24 May 2010

The Homestretch, If Not a Homecoming


Now it's the last week of the semester. Two of my classes had their final exams; one more will have theirs tomorrow.  And now I have a new pile of essays that will grow.  Somehow, they'll all get read and the students will get their grades.  A few of them will graduate at the end of this week; another few will transfer to other schools; a few more will drop out or leave temporarily and a whole bunch more will be back next semester.

The ones who are graduating, or leaving in one way or another, I envy somewhat.  Some, I know, have uncertain futures:  The job market isn't too promising for them, at least right now.  Eventually, they'll find their way.  I think of myself when I graduated.  This year is one of those "milestone" anniversaries.  My college is having a reunion: I was tempted, for a moment, to go to it.  But then I realized that any desire I had to attend was motivated by the same thing that would motivate most of my classmates to talk to me, if they were so inclined:  curiosity.  I'm not talking about the scientific kind; rather, I'm thinking of possibly-salacious desire to find out information that confirms the suspicions, fears and fantasies that someone has about someone else.  Really, why else would some of them want to see me after not seeing me since we graduated?
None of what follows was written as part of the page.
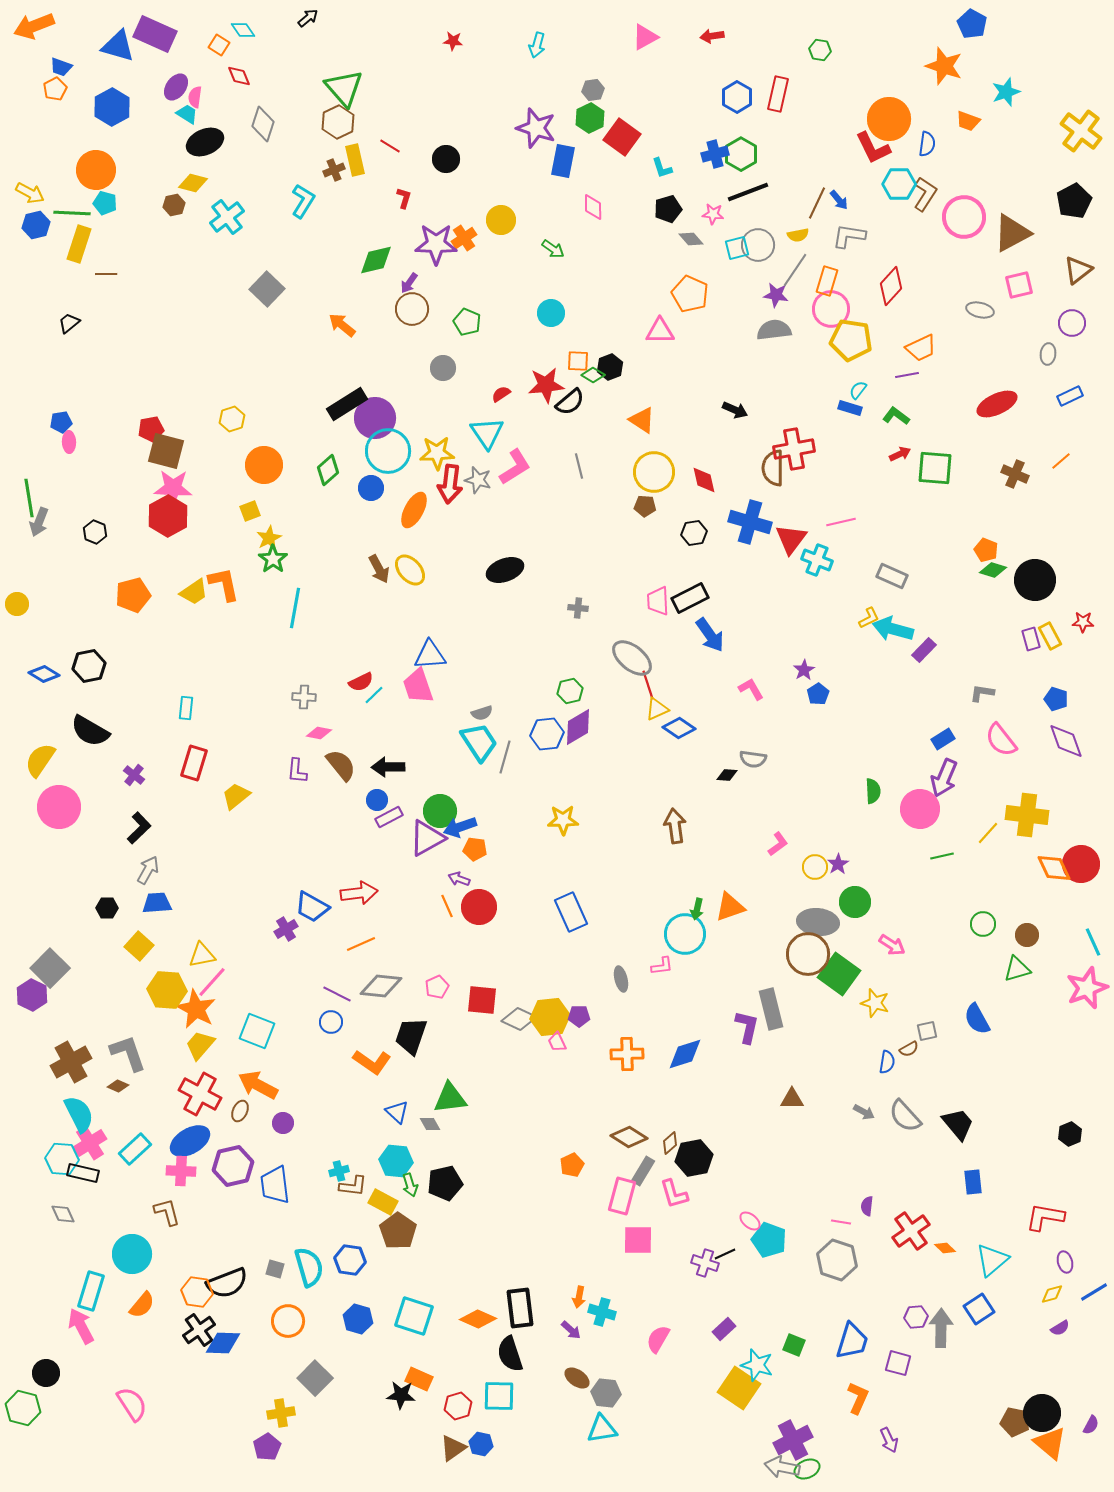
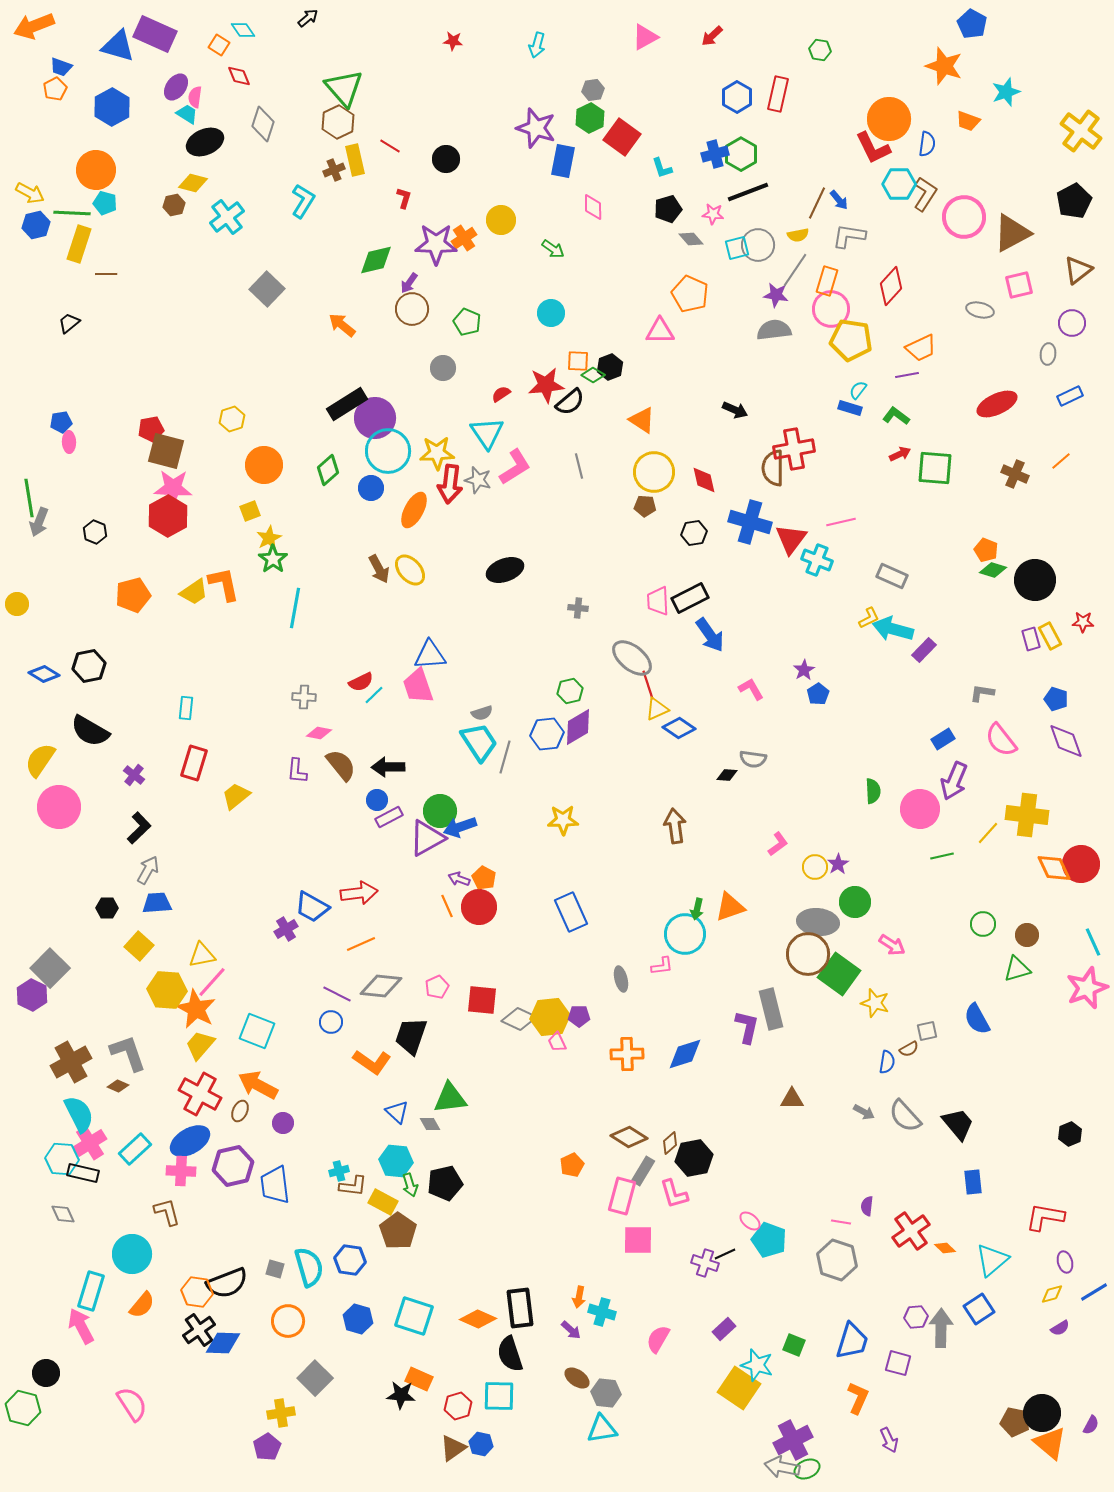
red arrow at (712, 36): rotated 35 degrees counterclockwise
purple arrow at (944, 778): moved 10 px right, 3 px down
orange pentagon at (475, 849): moved 9 px right, 29 px down; rotated 20 degrees clockwise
Plus, my undergraduate years were by far the unhappiest ones of my life.  My high-school years were pretty bad, but somehow I felt the burden of expectations that I would be, or pretend to be, someone I wasn't in order to "fit in."  

After my experiences, I wonder how some of my students will or won't change in the next five, ten or twenty years.  How many of their changes will come by choice, and how many will be borne of necessity?  And how many will have been coerced?    And how many of them will realize that how much the directions of their lives are determined by a couple of or a few moments--or, more precisely, the decisions and choices they make in those moments?

Whatever the answers are, they're coming more quickly than most students--or people generally--realize.